*Trecho fornecido*.
* * *
Discurso durante a 151ª Sessão Deliberativa Ordinária, no Senado Federal

Cobranças de uma política indigenista pela Fundação Nacional do Índio - Funai.

Autor
Mozarildo Cavalcanti (PPS - CIDADANIA/RR)
Nome completo: Francisco Mozarildo de Melo Cavalcanti
Casa
Senado Federal
Tipo
Discurso
Resumo por assunto
POLITICA INDIGENISTA.:
  • Cobranças de uma política indigenista pela Fundação Nacional do Índio - Funai.
Aparteantes
João Capiberibe, Ramez Tebet.
Publicação
Publicação no DSF de 30/10/2003 - Página 34140
Assunto
Outros > POLITICA INDIGENISTA.
Indexação
  • COMENTARIO, GRAVIDADE, SITUAÇÃO, COMUNIDADE INDIGENA, BRASIL, APREENSÃO, INEFICACIA, POLITICA INDIGENISTA, CENTRALIZAÇÃO, DEMARCAÇÃO, RESERVA INDIGENA, TRANSFERENCIA, RESPONSABILIDADE, FUNDAÇÃO NACIONAL DO INDIO (FUNAI), DESTINAÇÃO, ORGANIZAÇÃO NÃO-GOVERNAMENTAL (ONG).
  • LEITURA, COMENTARIO, ARTIGO DE IMPRENSA, JORNAL, JORNAL DE BRASILIA, DISTRITO FEDERAL (DF), REFERENCIA, AUTONOMIA, INDIO.

O SR. MOZARILDO CAVALCANTI (PPS - RR. Pronuncia o seguinte discurso. Sem revisão do orador.) - Sr. Presidente, Srªs e Srs. Senadores, tenho, reiteradamente, ocupado esta tribuna para abordar um tema que reputo da maior importância para o trato das minorias étnicas, que é a questão dos nossos irmãos indígenas. E o faço por uma razão muito lógica: 80% da população indígena do País está na Amazônia Legal. O meu Estado, Roraima, é o terceiro em população indígena, embora seja o primeiro em tamanho de reservas indígenas...

O SR. PRESIDENTE (Eduardo Siqueira Campos. Fazendo soar a campainha.) - Permita-me interromper o pronunciamento de V. Exª para informar às Srªs e aos Srs. Senadores que o Prodasen está tentando consertar o painel eletrônico e solicita a V. Exªs que não registrem sua presença neste momento, deixando para fazê-lo posteriormente, a fim de que possam proceder aos ajustes.
* * *
*Descrição da tarefa*. Liste todas as pessoas citadas pelo nome no trecho sobre o discurso no Senado, contando só uma vez quem aparece com mais de um nome. As linhas que vêm depois são um material à parte, sem ligação com o trecho.

*Dados brutos*.
* * *
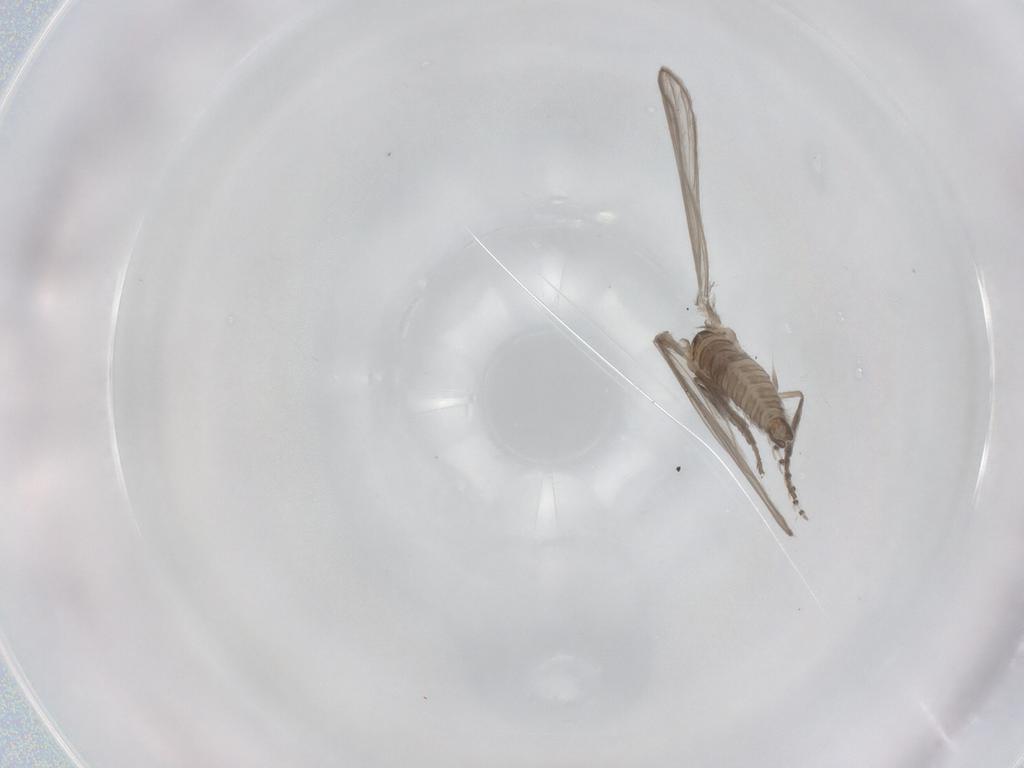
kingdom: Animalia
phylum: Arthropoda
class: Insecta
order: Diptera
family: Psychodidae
* * *
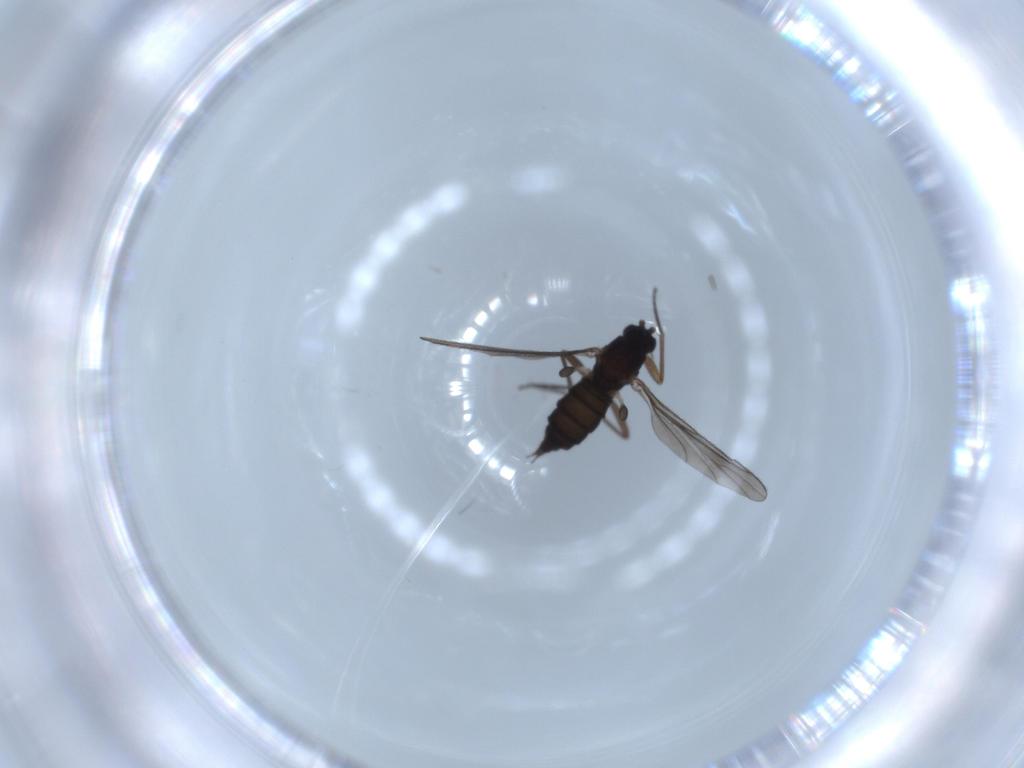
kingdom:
* * *
*Resposta do exercício*.
- Mozarildo Cavalcanti (Francisco Mozarildo de Melo Cavalcanti)
- João Capiberibe
- Ramez Tebet
- Eduardo Siqueira Campos